(Provided data Opens)

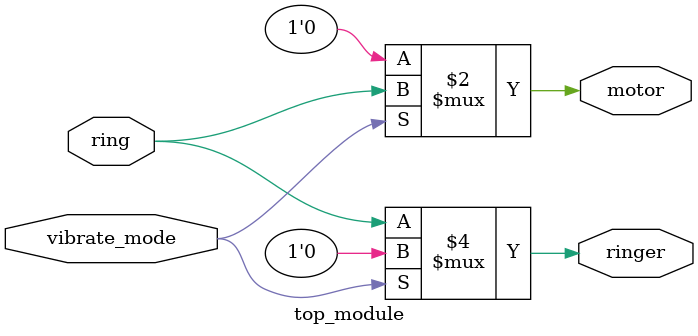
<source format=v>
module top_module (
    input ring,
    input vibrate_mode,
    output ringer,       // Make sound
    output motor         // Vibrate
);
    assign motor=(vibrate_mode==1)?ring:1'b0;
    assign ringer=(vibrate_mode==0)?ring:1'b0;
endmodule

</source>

(Provided data Closes)

# To do
In the entries above, tally the lines that hold the string "assign" and give only the count.

# Solution below
2